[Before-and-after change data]
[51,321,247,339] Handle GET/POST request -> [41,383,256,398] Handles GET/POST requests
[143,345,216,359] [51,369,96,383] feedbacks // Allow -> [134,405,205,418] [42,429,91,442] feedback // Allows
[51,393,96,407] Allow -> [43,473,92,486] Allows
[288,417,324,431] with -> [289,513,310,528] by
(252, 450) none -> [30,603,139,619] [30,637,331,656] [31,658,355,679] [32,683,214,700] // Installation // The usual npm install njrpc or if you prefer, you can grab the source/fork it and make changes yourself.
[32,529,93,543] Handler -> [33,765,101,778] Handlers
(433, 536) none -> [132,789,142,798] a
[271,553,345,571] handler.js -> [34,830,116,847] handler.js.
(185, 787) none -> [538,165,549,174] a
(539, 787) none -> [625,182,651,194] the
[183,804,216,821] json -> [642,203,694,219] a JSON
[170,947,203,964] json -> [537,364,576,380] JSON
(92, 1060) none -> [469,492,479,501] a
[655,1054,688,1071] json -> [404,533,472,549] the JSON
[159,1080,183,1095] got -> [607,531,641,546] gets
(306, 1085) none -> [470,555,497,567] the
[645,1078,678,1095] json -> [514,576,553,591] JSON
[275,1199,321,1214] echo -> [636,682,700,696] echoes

Directions - Your answer should hold exactly the lines from the one containing "[655,1054,688,1071] json ->" to the last line of the data, both included, and no others.

Exercise answer -
[655,1054,688,1071] json -> [404,533,472,549] the JSON
[159,1080,183,1095] got -> [607,531,641,546] gets
(306, 1085) none -> [470,555,497,567] the
[645,1078,678,1095] json -> [514,576,553,591] JSON
[275,1199,321,1214] echo -> [636,682,700,696] echoes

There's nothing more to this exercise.